The purpose of Manifest V3 is to be less capable. uBOL, implementing this, is less capable by design.
This won't be remedied because it is the point of Manifest V3. Google is an ad company. The next step is the Web Integrity API, where the website can block you if you have even uBOL.
I have a question about this. The page says that uBOL has "limited capabilities out of the box" due to it "not [requiring] broad 'read and modify data' permission". But you can give it broad permission ("Complete mode"). Does that mean that if someone uses uBOL in Complete mode (a) it will have the same capabilities as uBO", and (b) it will use less resources than uBOL (no permanent process)?
(a) No, uBOL will still have many missing capabilities comparing uBO even in full mode, more prone to anti-adblock/ads-reinsertion (problems with `redirect-rule` and unable to fast updates) and ads/trackers/popups can slip through if cannot be caught by regex filters.
Firefox—my daily driver—still supports the "main" uBlock Origin (and I'm a somewhat heavy user of features unavailable in Lite like custom filters), but I had been waiting for Lite to be available and immediately went ahead and replaced uBlock Origin with uBlock Origin Lite.

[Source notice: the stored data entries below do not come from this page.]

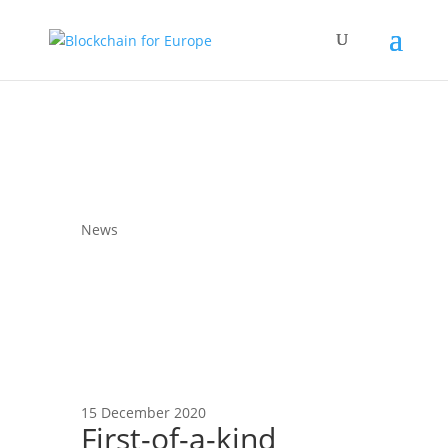
News
15 December 2020
First-of-a-kind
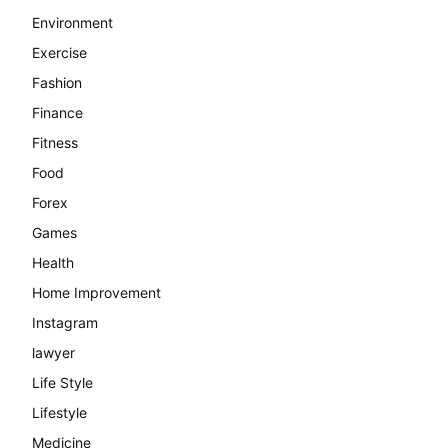
Environment
Exercise
Fashion
Finance
Fitness
Food
Forex
Games
Health
Home Improvement
Instagram
lawyer
Life Style
Lifestyle
Medicine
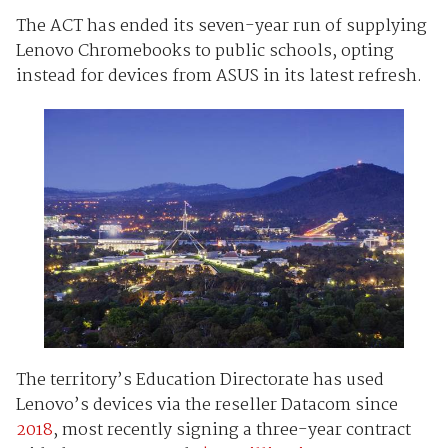
The ACT has ended its seven-year run of supplying
Lenovo Chromebooks to public schools, opting
instead for devices from ASUS in its latest refresh.
The territory’s Education Directorate has used
Lenovo’s devices via the reseller Datacom since
2018
, most recently signing a three-year contract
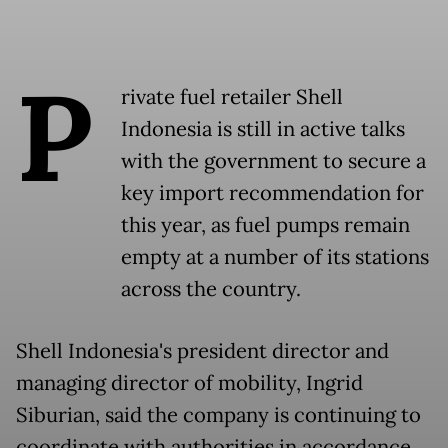
P
rivate fuel retailer Shell
Indonesia is still in active talks
with the government to secure a
key import recommendation for
this year, as fuel pumps remain
empty at a number of its stations
across the country.
Shell Indonesia's president director and
managing director of mobility, Ingrid
Siburian, said the company is continuing to
coordinate with authorities in accordance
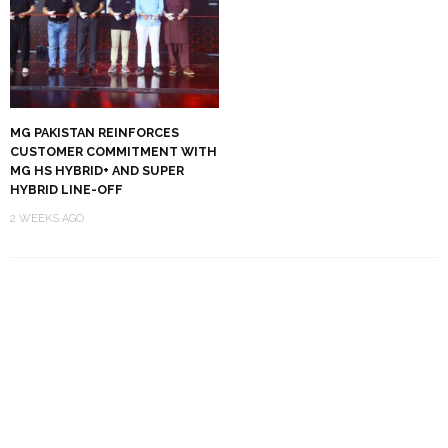
MG PAKISTAN REINFORCES
CUSTOMER COMMITMENT WITH
MG HS HYBRID+ AND SUPER
HYBRID LINE-OFF
2 WEEKS AGO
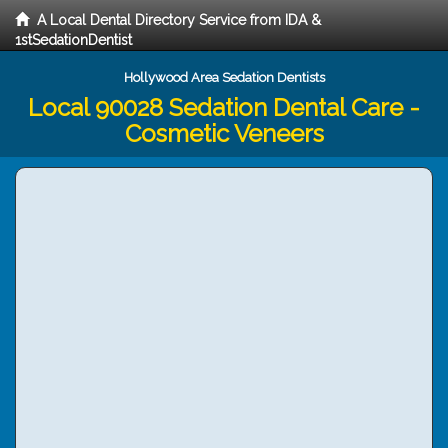
A Local Dental Directory Service from IDA &
1stSedationDentist
Hollywood Area Sedation Dentists
Local 90028 Sedation Dental Care -
Cosmetic Veneers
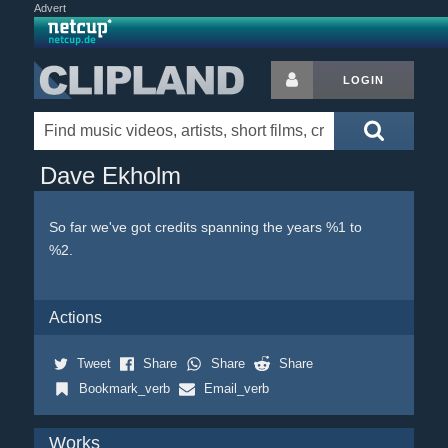
Advert
LOGIN
Dave Ekholm
So far we've got credits spanning the years %1 to
%2.
Actions
Tweet
Share
Share
Share
Bookmark_verb
Email_verb
Works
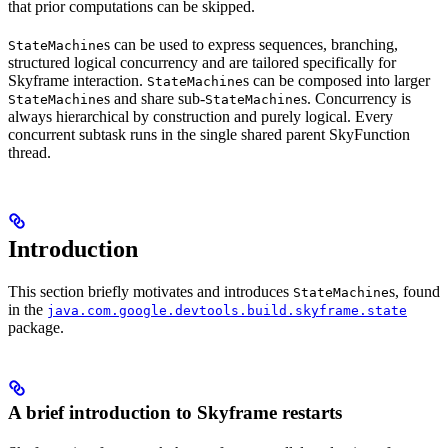
that prior computations can be skipped.
s can be used to express sequences, branching,
StateMachine
structured logical concurrency and are tailored specifically for
Skyframe interaction.
s can be composed into larger
StateMachine
s and share sub-
s. Concurrency is
StateMachine
StateMachine
always hierarchical by construction and purely logical. Every
concurrent subtask runs in the single shared parent SkyFunction
thread.
Introduction
This section briefly motivates and introduces
s, found
StateMachine
in the
java.com.google.devtools.build.skyframe.state
package.
A brief introduction to Skyframe restarts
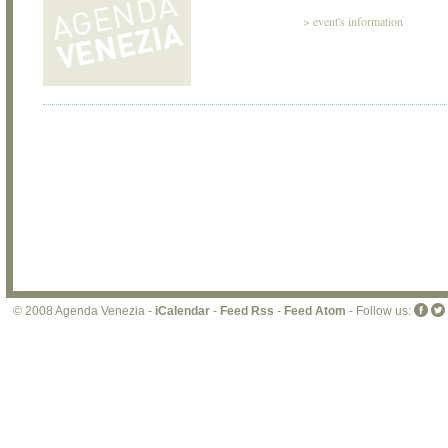
>
event's information
© 2008 Agenda Venezia -
iCalendar
-
Feed Rss
-
Feed Atom
- Follow us:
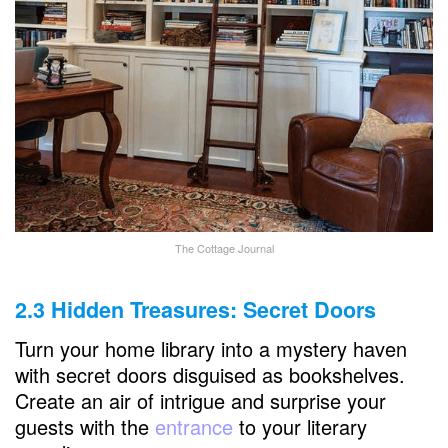
The Cottage Journal
2.3 Hidden Treasures: Secret Doors
Turn your home library into a mystery haven
with secret doors disguised as bookshelves.
Create an air of intrigue and surprise your
guests with the
entrance
to your literary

The security win can't be understated: with its permission-less design (enabled by MV3) I am down to zero third-party developers that can get compromised and silently push an update that compromises all my web sessions. Sure, attackers could still get into Mozilla, Apple (as I run macOS), or cause a backdoored update to be pushed via Homebrew (how I install unsandboxed applications when no web app is available, which thanks to the likes of WebUSB is getting less common), but unsandboxed browser extensions were clearly the lowest hanging fruit, so this update (and MV3) significantly raised my security posture (and transitively that of projects I have access to, and that of their users).